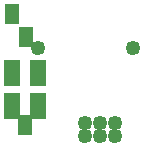
<source format=gbs>
G04 MADE WITH FRITZING*
G04 WWW.FRITZING.ORG*
G04 DOUBLE SIDED*
G04 HOLES PLATED*
G04 CONTOUR ON CENTER OF CONTOUR VECTOR*
%ASAXBY*%
%FSLAX23Y23*%
%MOIN*%
%OFA0B0*%
%SFA1.0B1.0*%
%ADD10C,0.049370*%
%ADD11R,0.057244X0.088740*%
%ADD12R,0.049370X0.069055*%
%LNMASK0*%
G90*
G70*
G54D10*
X388Y35D03*
X338Y35D03*
X288Y35D03*
X386Y80D03*
X336Y80D03*
X286Y80D03*
X130Y327D03*
X448Y327D03*
G54D11*
X130Y246D03*
X130Y136D03*
X44Y136D03*
X44Y246D03*
G54D12*
X92Y365D03*
X43Y443D03*
X86Y73D03*
G04 End of Mask0*
M02*
</source>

WORK TO COMPLETE: What is needed is every line from the data above that includes the string "FRITZING", copied out.

WRITTEN REPLY:
G04 MADE WITH FRITZING*
G04 WWW.FRITZING.ORG*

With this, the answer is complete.